El problema, si se puede hablar así, es que se creía que esta sobreabundancia de sacerdotes era un don de la providencia. Luego resultó que en realidad no era así, que en varios casos la providencia divina tenía poco o nada que ver, ¡al contrario! Este error de apreciación fue el problema, el principio de los problemas. Confundieron claramente cantidad con calidad. Produjeron tantos que no era posible una lectura diferente. Durante siglos, tantos sacerdotes han dicho tantas misas, a todas horas del día. Tantas misas, tantas misas, más y más misas hicieron creer que el centro de todo, el centro de la religión cristiana era el ritual y no el contenido. Por eso durante siglos hubo tantas misas en las que la inmensa mayoría de los fieles participaba sin entender nada de nada. Además, no había necesidad de entender, porque era la misa, el rito y no el contenido, lo que provocaba cambios de comportamiento o incluso cambios culturales.
Y, sin embargo, el discurso de Jesús al comienzo del Evangelio fue claro, muy claro, hasta el punto de no dar lugar a ningún tipo de malentendido cuando dijo: "El tiempo se ha cumplido y el Reino de Dios está cerca; arrepentíos y creed en el Evangelio" (Mc 1,15). ¡Más claro imposible! Ni siquiera es necesario llamar a un intérprete, a un exégeta: todo está muy claro. Al fin y al cabo, el Evangelio está escrito para gente sencilla y, por tanto, al alcance de todos. La invitación es a acoger el Evangelio y a estar dispuestos a cambiar, a dejar que el Espíritu del Señor modele nuestra humanidad, a dejar que se reproduzcan en nosotros los rasgos de la humanidad de Jesús, su manera de estar en el camino, su estilo no violento, su capacidad de acoger a todos y a todos sin excluir a nadie. Eso es lo que necesitábamos. De eso tenía y sigue teniendo sed el camino. Por supuesto, es bien sabido que el ritual es más fácil, que una cantidad de ritos que escuchar es más fácil que estar dispuesto a cambiar de opinión, a cambiar de forma de ser y de pensar. Más difícil es dejar de ser deshonesto. Difícil es compartir lo que tienes con los más pobres. Es difícil responder a la arrogancia del mundo con gestos de amor y comprensión. Hacer pasar el ritual por un atajo hacia el paraíso: ésa fue la gran astucia.

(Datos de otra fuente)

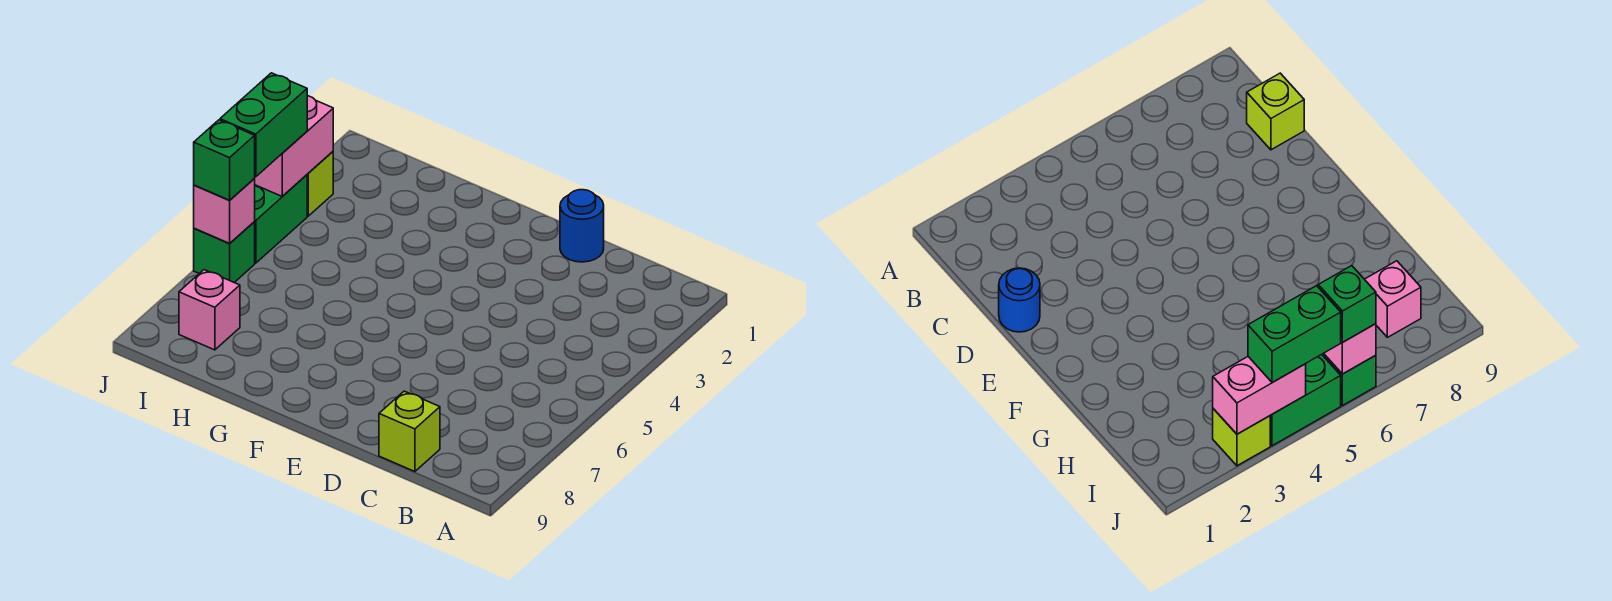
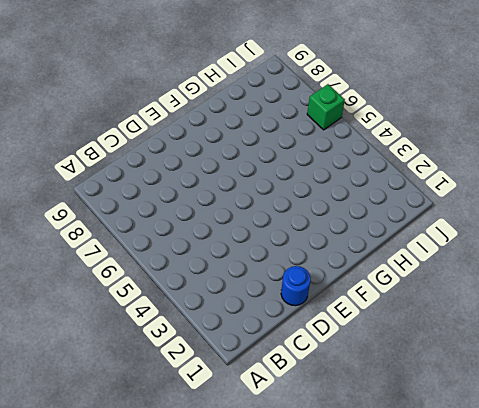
none -> lime 1x1 brick [379,391,440,472]
none -> pink 1x1 brick [179,270,240,350]

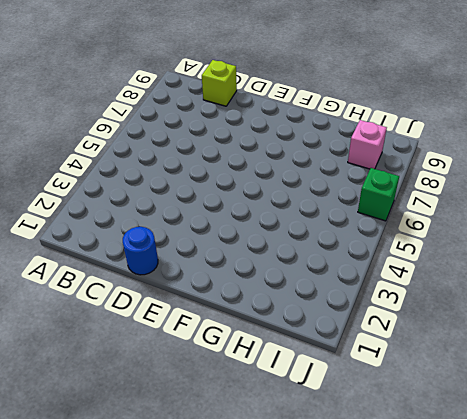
none -> lime 1x1 brick [307,152,333,216]
none -> green 1x2 brick [254,175,307,263]

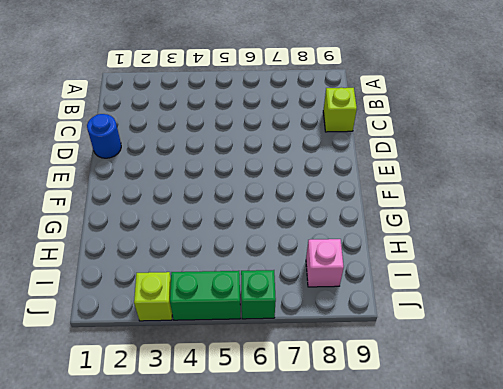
none -> pink 1x2 brick [254,96,333,196]
none -> pink 1x1 brick [194,179,255,243]

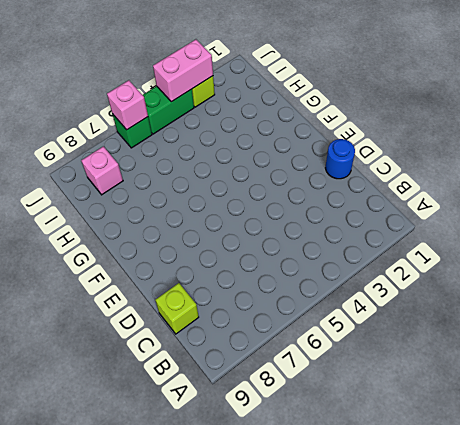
none -> green 1x2 brick [220,73,307,177]
none -> green 1x1 brick [194,120,255,200]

Sin embargo, si se observa atentamente el rito, uno se da cuenta casi inmediatamente de que hay armonía, hay sincronía entre el rito y el contenido evangélico. El centro de la misa, de hecho, contiene en síntesis el estilo de la vida de Jesús: un cuerpo partido por todos, una sangre derramada por amor, una vida entregada libre y desinteresadamente. Quizá por eso, en un momento dado, alguien empezó a decir: ¡menos misas y más misa! ¿Qué se quería decir? Probablemente que la religión es mala para la salud, que una vida religiosa hecha sólo de preceptos y rituales daña el equilibrio existencial, porque nos lleva a creer que podemos controlar a Dios, podemos pretender tener un pase al paraíso y, en consecuencia, corremos el riesgo de entrar en la peligrosísima fase de los delirios de omnipotencia. El Evangelio, en cambio, nos propone una forma de vida en la que el rito es una parte del camino, un recuerdo de lo que ha sido y una invitación a continuar el camino junto con nuestros hermanos y hermanas.